Fynch suffered from failing eyesight, and was a victim to calculus. He died on 13 February 1697 (i.e. 1698), and was buried in the graveyard on the north side of his meeting-house, immediately behind the pulpit. The epitaph on his flat tombstone is the main authority for the dates of his biography. "He was a man of most remarkable seriousness, meekness, prudence, and patience under that most calamitous distemper, the stone [...], mingled with the greatest zeal to do good to the souls of men; which qualities commanded the veneration of that great assembly, and kept matters in peace there." After his death there was a rupture in his congregation, which lasted for twenty years.

==Works==
- Milk for babes in Christ: or Meditations, observations, and experiences: Divers cases of conscience resolved. The glorious priviledges of them that are Christs, with the way to know whether we are of that blessed number. Also, election before the foundation of the world asserted, and the faith of Gods elect, what it is: together with Christs compassions to sinners. By Martin Fynch, a weak labourer in the Lords harvest, in Lincolnshire. (Printed for Tho. Brewster, and are to be sold at his shop, at the sign of the three Bibles, at the west-end of Pauls, London 1653).
- Animadversions upon Sir Henry Vanes book, entituled The Retired Mans Meditations. Examining his doctrine concerning Adam's fall, Christs person, and sufferings, justification, common and special grace; and many other things in his book. By Martin Finch, preacher of the Gospel (Printed for Joseph Barber, and are sold at the Lamb in Pauls Church-yard, London 1656).
- A Manuall of Practicall Divinity for the Benefit of Weak Christians, the informing their judgements, the quickning their affections, and directing their conversation. With several things that may be of use for the convincing and awakening those that are yet in their natural estate. By Martin Fynch, pastor of the Church of Christ at Tetney in Lincoln-shire (Printed by R.W. for Thomas Brewster at the three Bibles near the west end of Pauls, London 1658).
- Of the Conversion of Sinners to God in Christ: The 1. necessity, 2. nature, 3. means, 4. signs of it. With a concluding speech to the unconverted (Printed for Henry Mortlock, London 1680).
- An answer to Mr. Thomas Grantham's book, called, A dialogue between the Baptist and the Presbyterian (Printed by T.S. for Edward Giles and Tho. Parkhurst, London 1691).
- A sermon preach'd upon the death of that pious and learned divine, John Collinges, D.D.: the 25th day of January, 1690 : from Acts 13, 36 (Printed by Edward Giles, Norwich 1695).

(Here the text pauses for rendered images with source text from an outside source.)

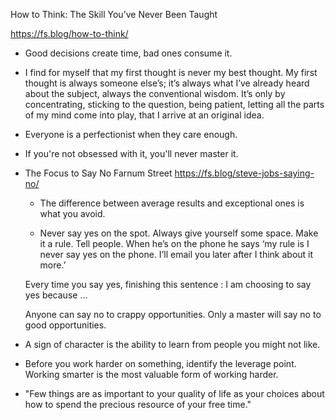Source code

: How to Think: The Skill You’ve Never Been Taught

https://fs.blog/how-to-think/

- Good decisions create time, bad ones consume it.

- I find for myself that my first thought is never my best thought. My first thought is always someone else’s; it’s always what I’ve already heard about the subject, always the conventional wisdom. It’s only by concentrating, sticking to the question, being patient, letting all the parts of my mind come into play, that I arrive at an original idea.



- Everyone is a perfectionist when they care enough.

- If you're not obsessed with it, you'll never master it.


- The Focus to Say No
  Farnum Street
  https://fs.blog/steve-jobs-saying-no/

  - The difference between average results and exceptional ones is what you avoid.
  
  - Never say yes on the spot. Always give yourself some space. Make it a rule. Tell people.
      When he’s on the phone he says ‘my rule is I never say yes on the phone. I’ll email you later after I think about it more.’ 

  Every time you say yes, finishing this sentence :  I am choosing to say yes because ...

   Anyone can say no to crappy opportunities. Only a master will say no to good opportunities.

- A sign of character is the ability to learn from people you might not like.


- Before you work harder on something, identify the leverage point.
  Working smarter is the most valuable form of working harder.

- "Few things are as important to your quality of life as your choices about how to spend the precious resource of your free time."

He saw two volumes of the works of Thomas Allen through the press after the author's death (which occurred in 1673):

- The Way of the Spirit in bringing Souls to Christ. Set forth in X. sermons on John XVI. 7, 8, 9, 10 and chap VII. 37, by Thomas Allen, Minister of St. Edmond's Norwich (London, 1676). Editor's address by Martin Fynch.
- The Glory of Christ Set Forth in several sermons from John III. 34, 35, 36 and V. 25 : and The Necessity of Faith in order to pleasing God, from Hebrews XI.6. by Mr. Thomas Allen, late pastor of a church in the city of Norwich (London: Printed by A.M. and R.R. for Edward Giles, bookseller in Norwich, near the Market-place, 1683). Editor's address by Martin Fynch.